AIM OF THE TASK:
Pictures stay out of the copy. Retype exactly the lines below from the one with "Tach version 3.0.1.0" through the one with "color: #737373 ->".

MATERIAL FOR THIS TASK:
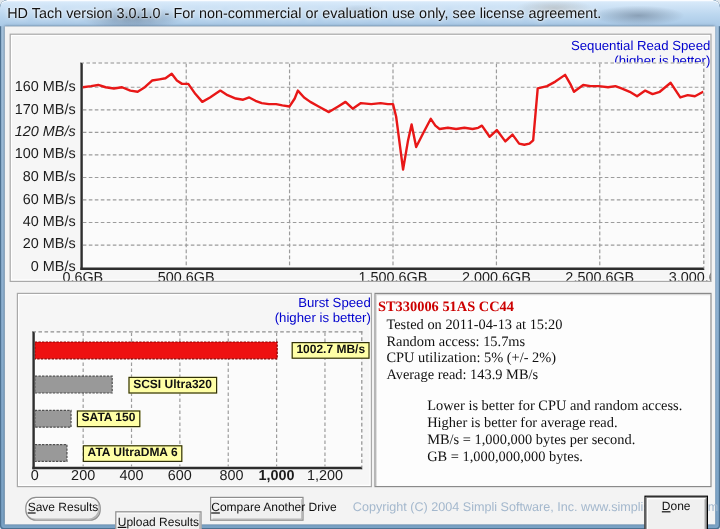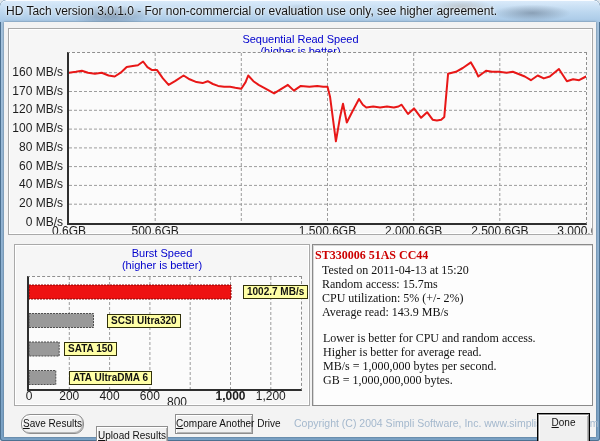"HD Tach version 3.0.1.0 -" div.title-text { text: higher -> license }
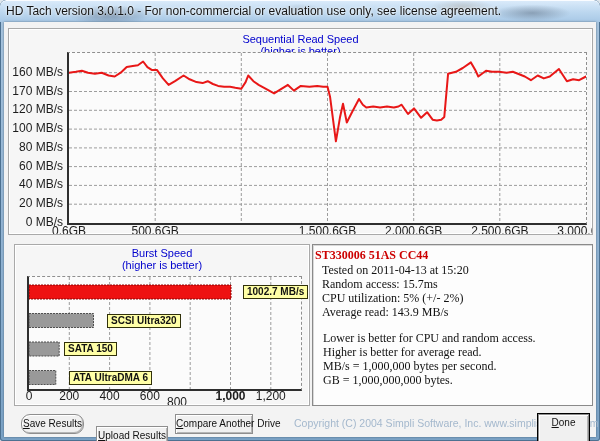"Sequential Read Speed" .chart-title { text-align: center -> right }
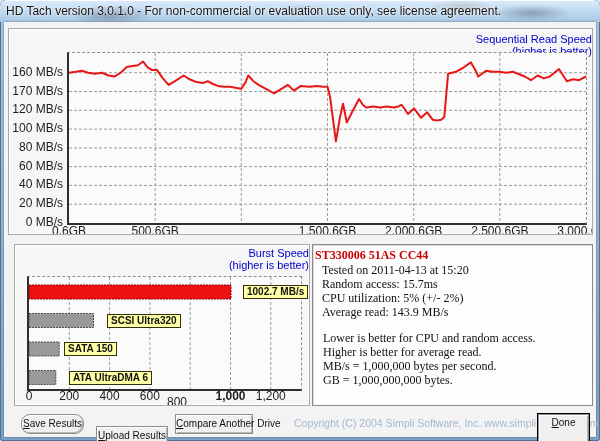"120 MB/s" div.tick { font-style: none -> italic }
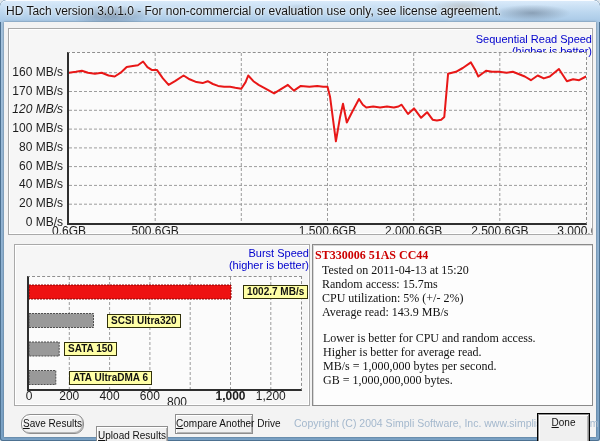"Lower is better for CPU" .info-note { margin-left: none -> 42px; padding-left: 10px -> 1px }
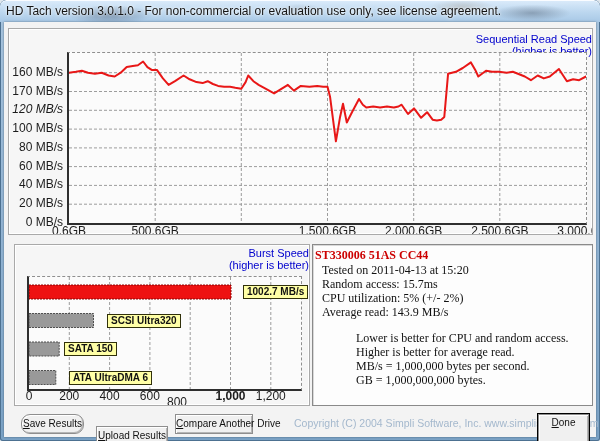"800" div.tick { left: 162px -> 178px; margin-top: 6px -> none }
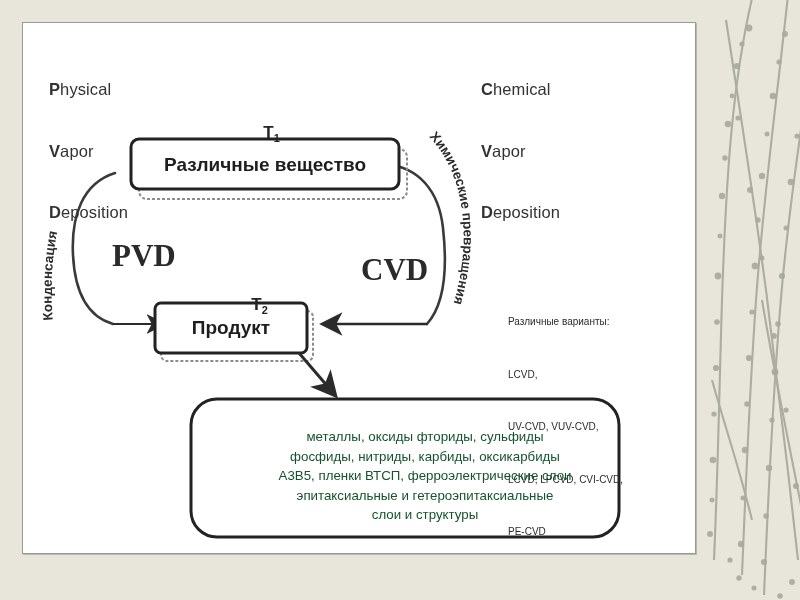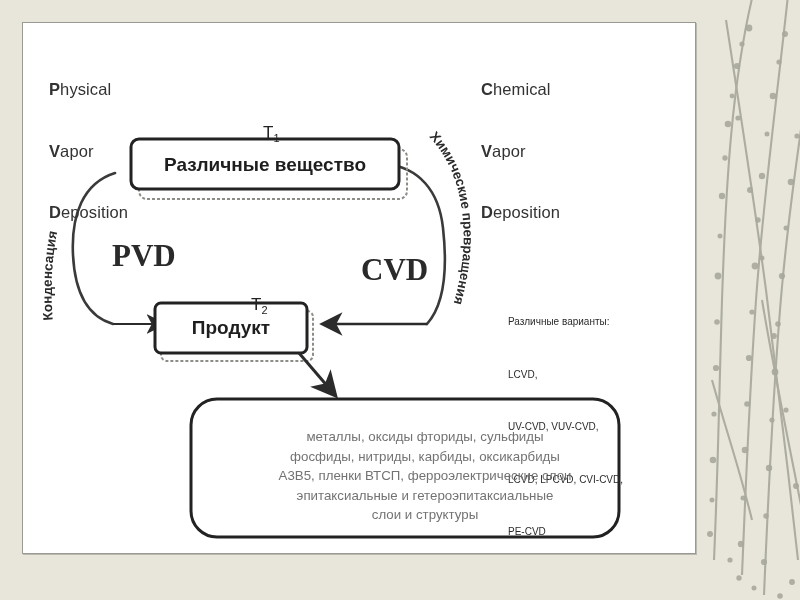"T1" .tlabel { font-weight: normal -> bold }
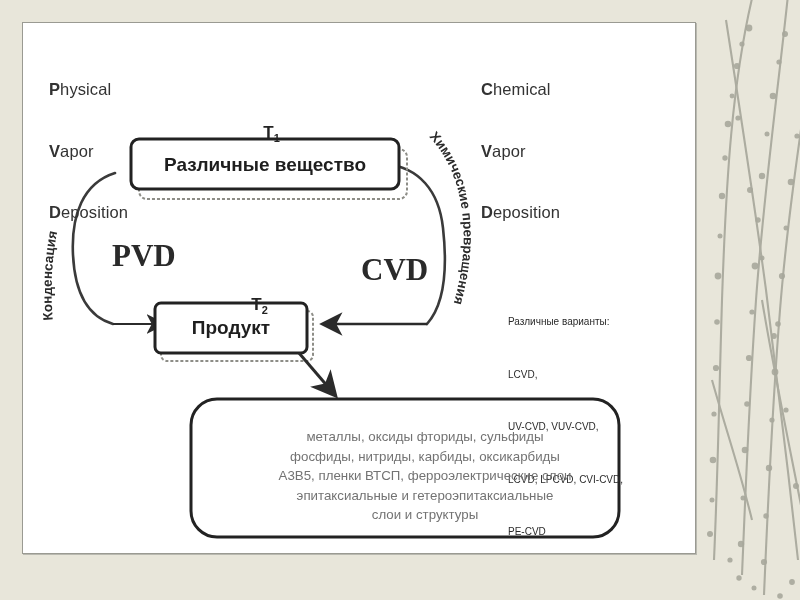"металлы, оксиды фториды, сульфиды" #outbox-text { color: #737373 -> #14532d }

---

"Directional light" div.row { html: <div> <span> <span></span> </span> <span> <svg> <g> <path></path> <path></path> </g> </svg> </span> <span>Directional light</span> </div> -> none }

--

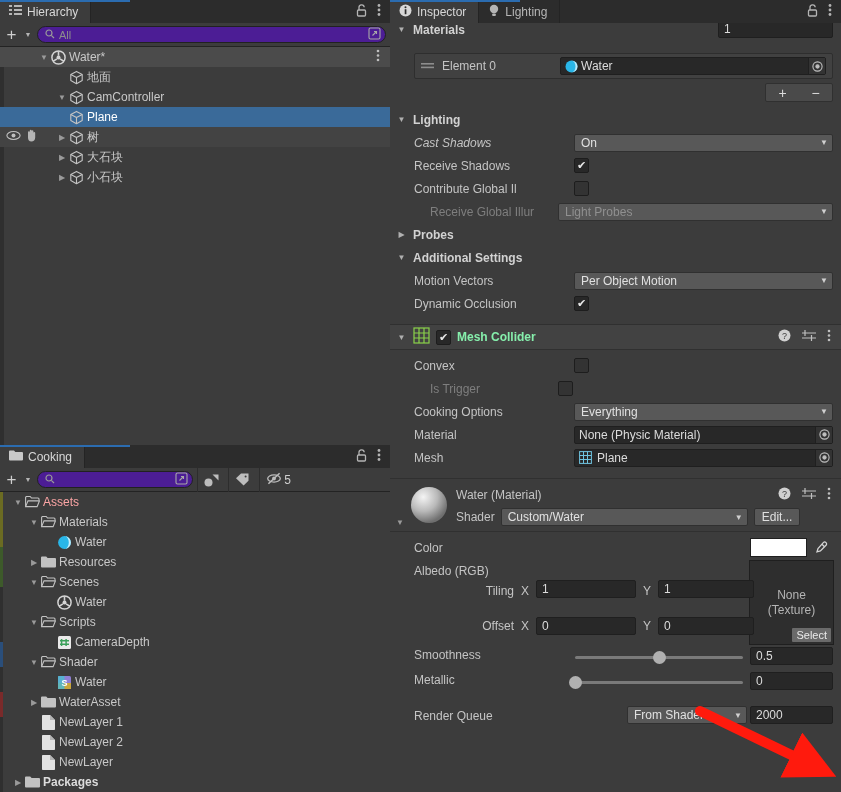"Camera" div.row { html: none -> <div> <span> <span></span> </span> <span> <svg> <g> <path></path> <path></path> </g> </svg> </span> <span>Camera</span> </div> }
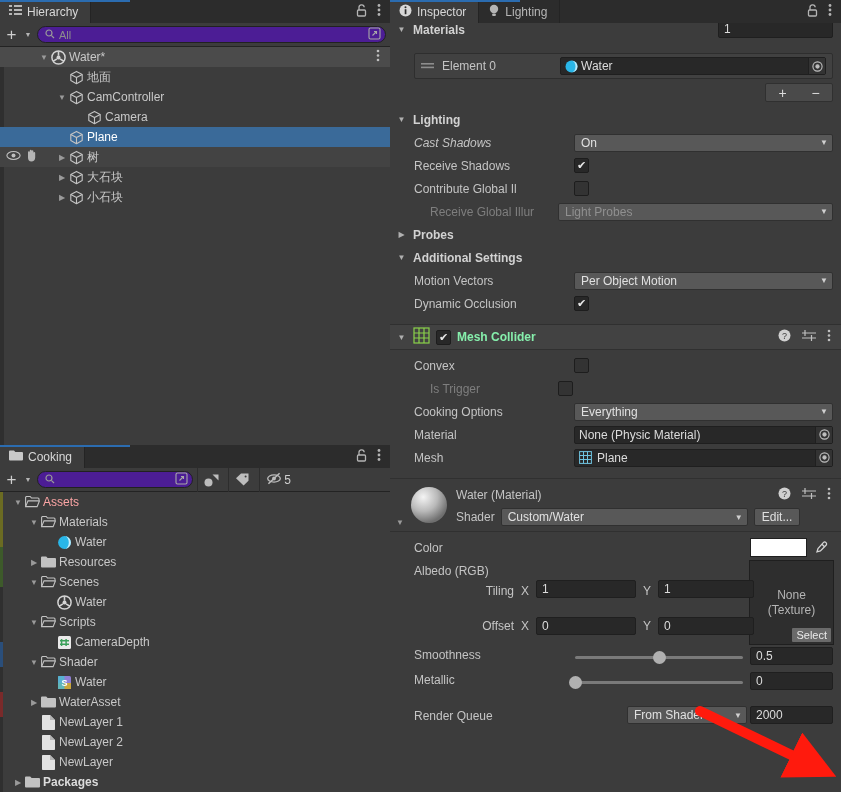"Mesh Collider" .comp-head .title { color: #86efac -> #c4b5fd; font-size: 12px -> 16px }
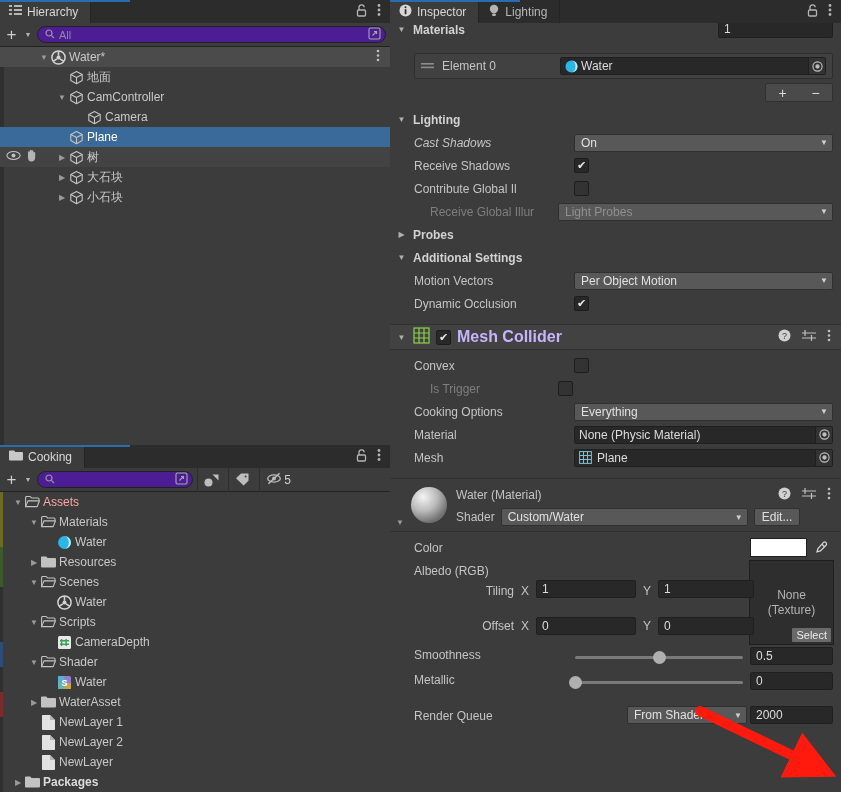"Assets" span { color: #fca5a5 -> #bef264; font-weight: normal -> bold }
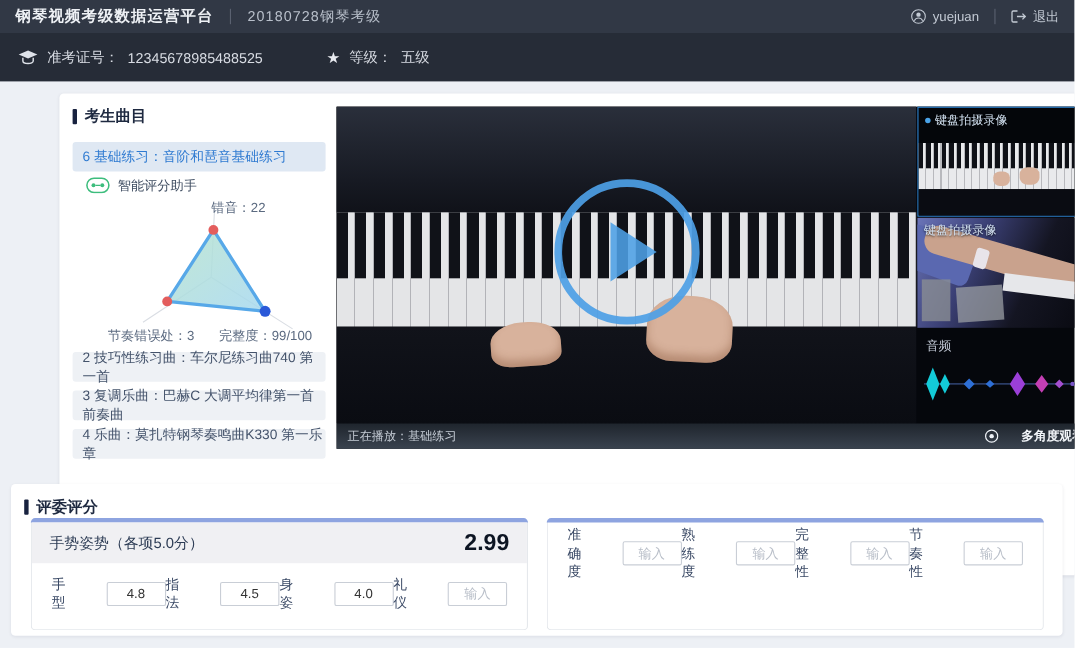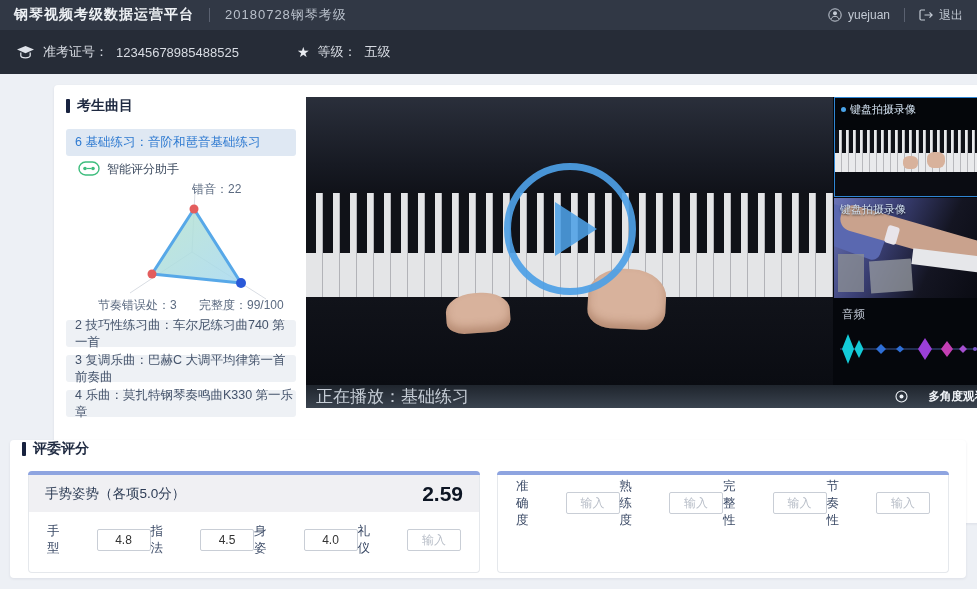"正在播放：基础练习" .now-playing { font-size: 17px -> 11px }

YOUR SOLUTION:
"HD Tach version 3.0.1.0 -" div.title-text { text: higher -> license }
"Sequential Read Speed" .chart-title { text-align: center -> right }
"120 MB/s" div.tick { font-style: none -> italic }
"Lower is better for CPU" .info-note { margin-left: none -> 42px; padding-left: 10px -> 1px }
"800" div.tick { left: 162px -> 178px; margin-top: 6px -> none }
"T1" .tlabel { font-weight: normal -> bold }
"металлы, оксиды фториды, сульфиды" #outbox-text { color: #737373 -> #14532d }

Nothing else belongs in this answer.